What is needed:
Your output should be the lines from the one containing "high-resolution photomicrograph shows" through the last line below, both ends included, exactly as written and free of pictures.

Dataset section:

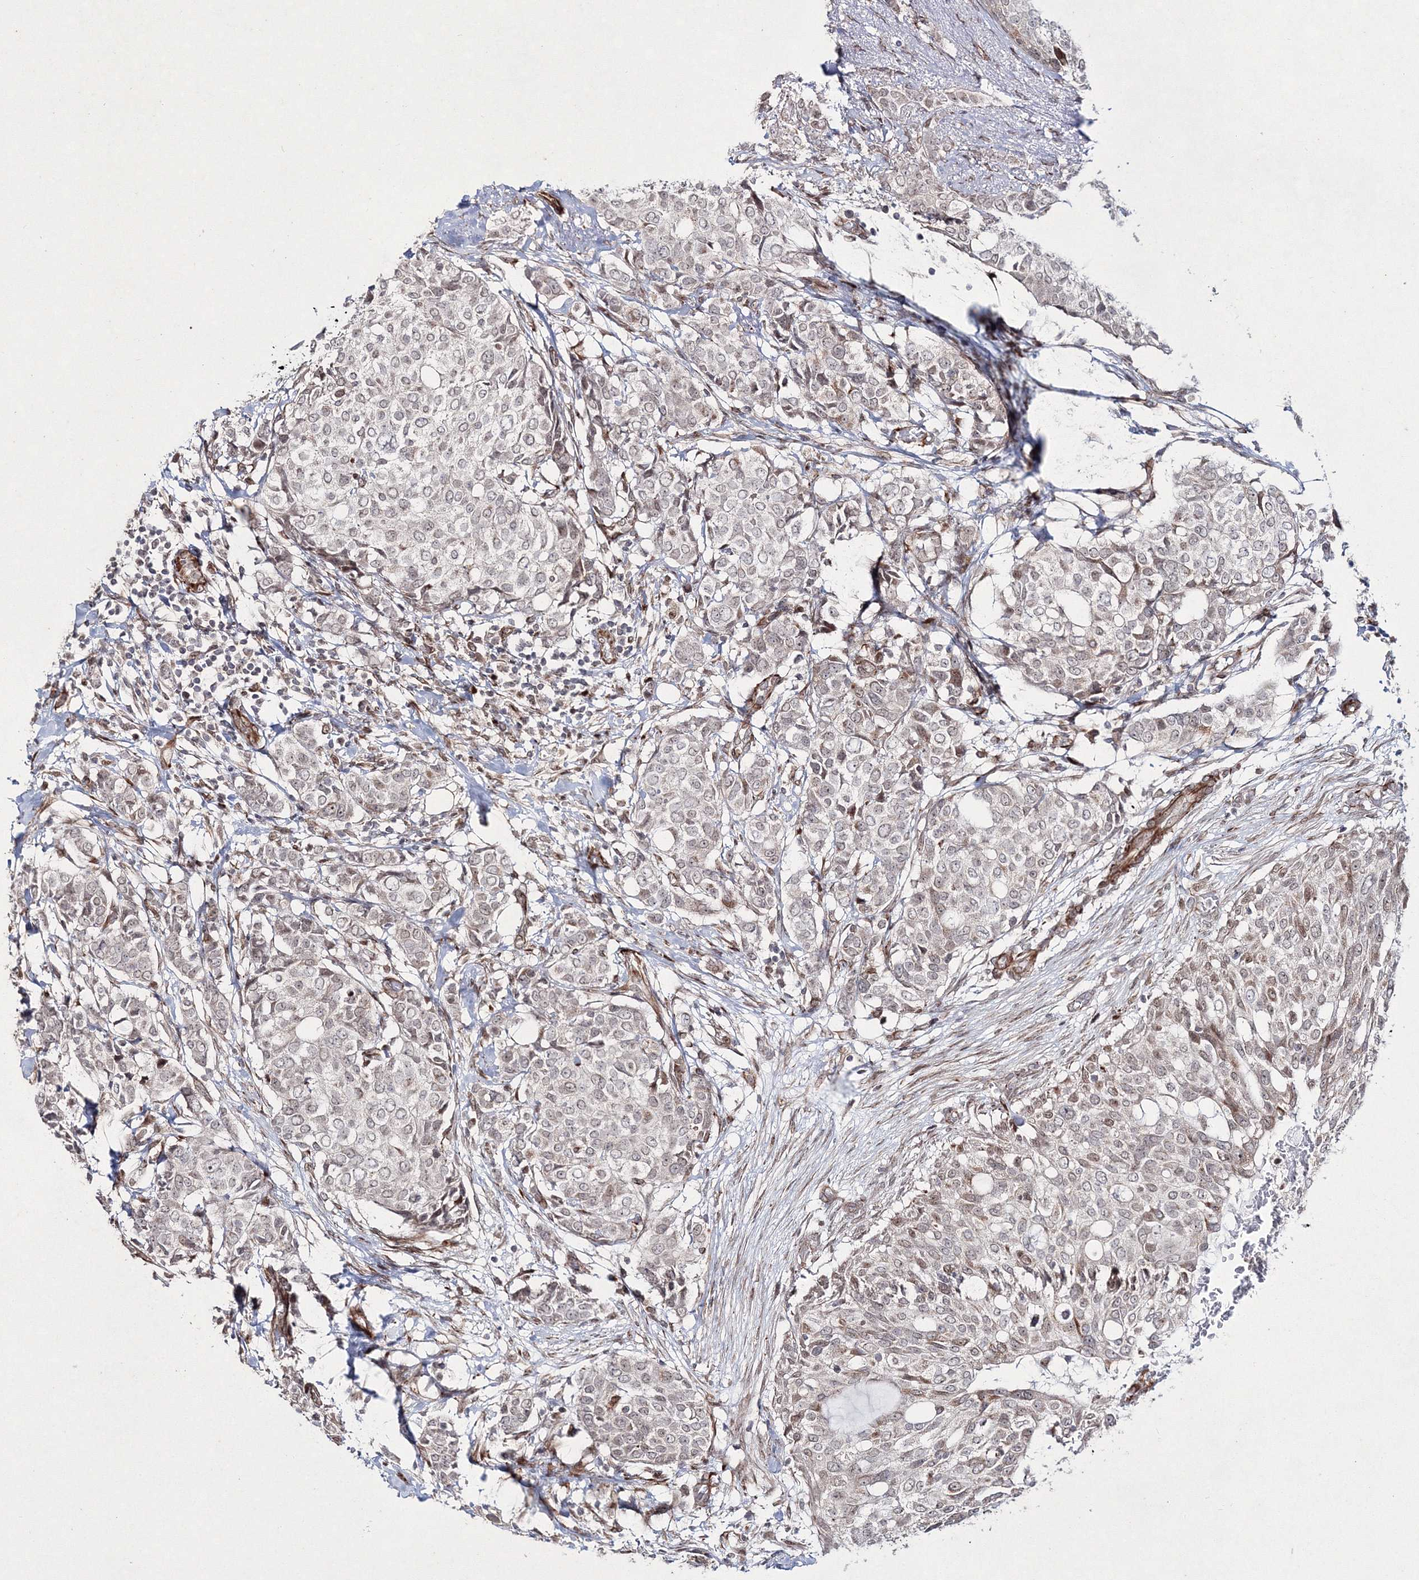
{"staining": {"intensity": "weak", "quantity": ">75%", "location": "nuclear"}, "tissue": "breast cancer", "cell_type": "Tumor cells", "image_type": "cancer", "snomed": [{"axis": "morphology", "description": "Lobular carcinoma"}, {"axis": "topography", "description": "Breast"}], "caption": "DAB (3,3'-diaminobenzidine) immunohistochemical staining of breast cancer reveals weak nuclear protein positivity in about >75% of tumor cells.", "gene": "SNIP1", "patient": {"sex": "female", "age": 51}}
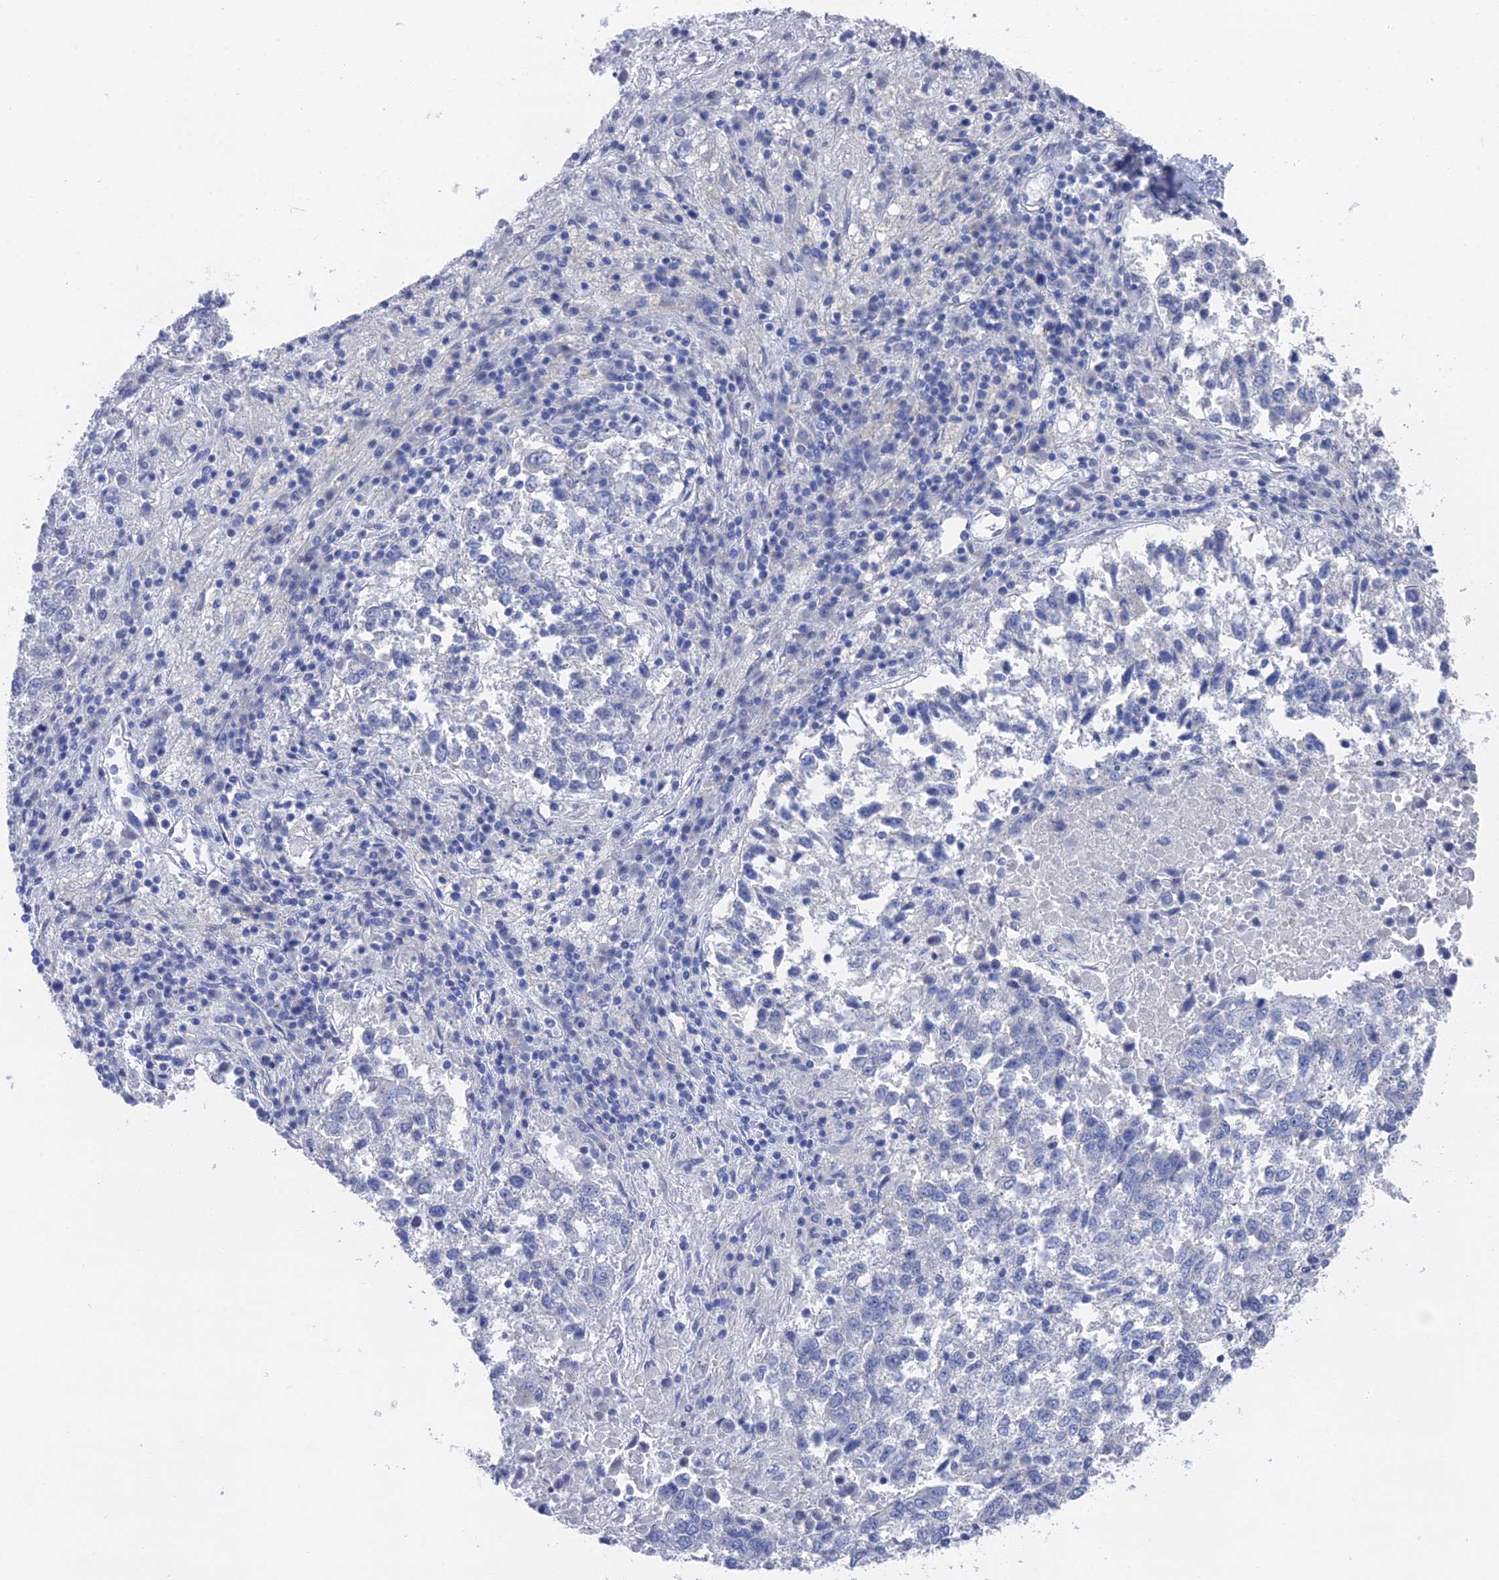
{"staining": {"intensity": "negative", "quantity": "none", "location": "none"}, "tissue": "lung cancer", "cell_type": "Tumor cells", "image_type": "cancer", "snomed": [{"axis": "morphology", "description": "Squamous cell carcinoma, NOS"}, {"axis": "topography", "description": "Lung"}], "caption": "IHC histopathology image of human lung squamous cell carcinoma stained for a protein (brown), which shows no staining in tumor cells.", "gene": "GFAP", "patient": {"sex": "male", "age": 73}}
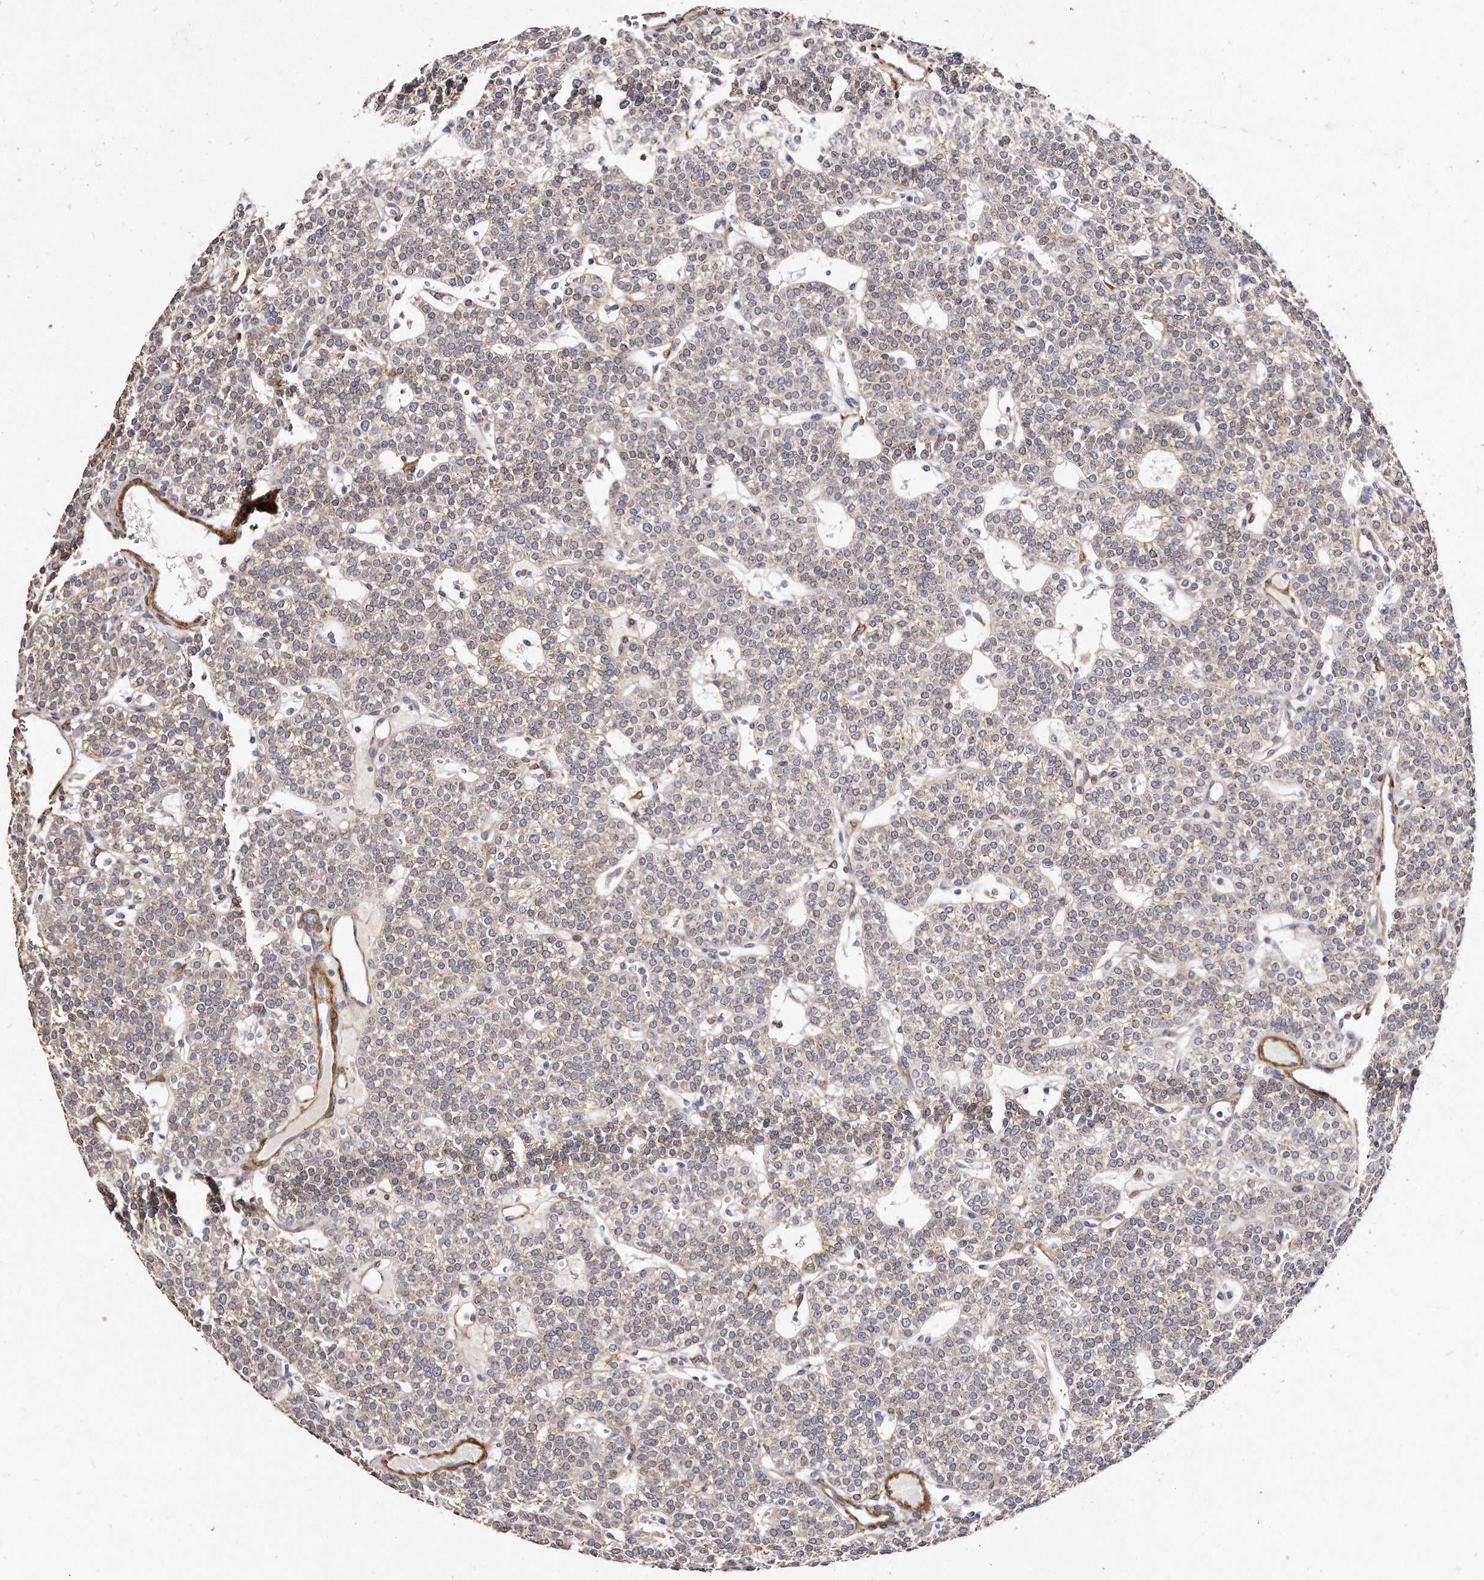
{"staining": {"intensity": "weak", "quantity": ">75%", "location": "cytoplasmic/membranous"}, "tissue": "parathyroid gland", "cell_type": "Glandular cells", "image_type": "normal", "snomed": [{"axis": "morphology", "description": "Normal tissue, NOS"}, {"axis": "topography", "description": "Parathyroid gland"}], "caption": "A high-resolution photomicrograph shows immunohistochemistry (IHC) staining of benign parathyroid gland, which exhibits weak cytoplasmic/membranous expression in about >75% of glandular cells.", "gene": "LMOD1", "patient": {"sex": "male", "age": 83}}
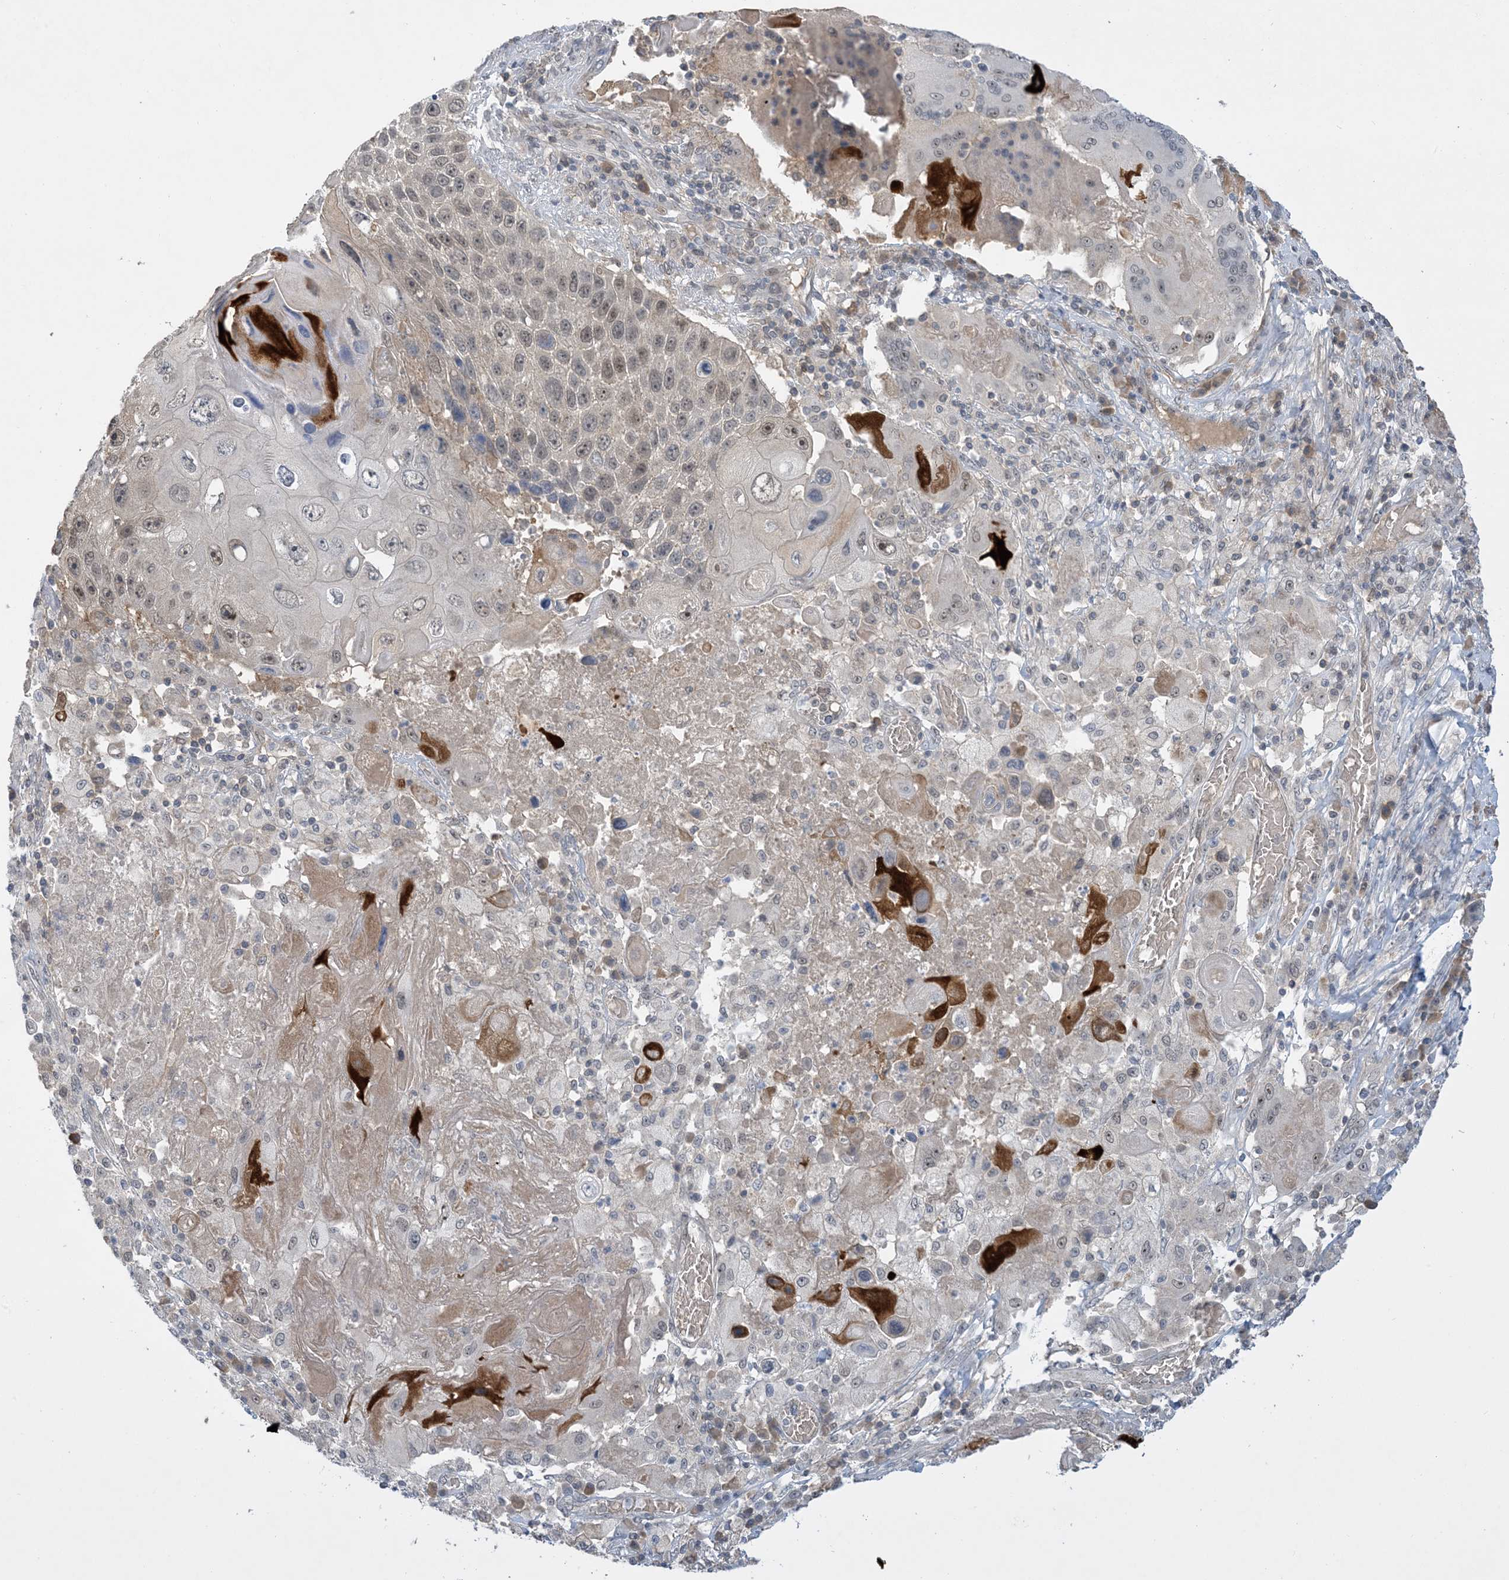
{"staining": {"intensity": "weak", "quantity": "25%-75%", "location": "nuclear"}, "tissue": "lung cancer", "cell_type": "Tumor cells", "image_type": "cancer", "snomed": [{"axis": "morphology", "description": "Squamous cell carcinoma, NOS"}, {"axis": "topography", "description": "Lung"}], "caption": "Immunohistochemical staining of lung cancer (squamous cell carcinoma) exhibits weak nuclear protein staining in approximately 25%-75% of tumor cells.", "gene": "UBE2E1", "patient": {"sex": "male", "age": 61}}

Exercise output:
{"staining": {"intensity": "weak", "quantity": ">75%", "location": "cytoplasmic/membranous"}, "tissue": "parathyroid gland", "cell_type": "Glandular cells", "image_type": "normal", "snomed": [{"axis": "morphology", "description": "Normal tissue, NOS"}, {"axis": "topography", "description": "Parathyroid gland"}], "caption": "A high-resolution photomicrograph shows immunohistochemistry (IHC) staining of benign parathyroid gland, which exhibits weak cytoplasmic/membranous expression in about >75% of glandular cells.", "gene": "LMOD1", "patient": {"sex": "male", "age": 83}}
{"staining": {"intensity": "weak", "quantity": "25%-75%", "location": "nuclear"}, "tissue": "lung cancer", "cell_type": "Tumor cells", "image_type": "cancer", "snomed": [{"axis": "morphology", "description": "Squamous cell carcinoma, NOS"}, {"axis": "topography", "description": "Lung"}], "caption": "Immunohistochemical staining of lung cancer (squamous cell carcinoma) exhibits weak nuclear protein staining in approximately 25%-75% of tumor cells.", "gene": "UBE2E1", "patient": {"sex": "male", "age": 61}}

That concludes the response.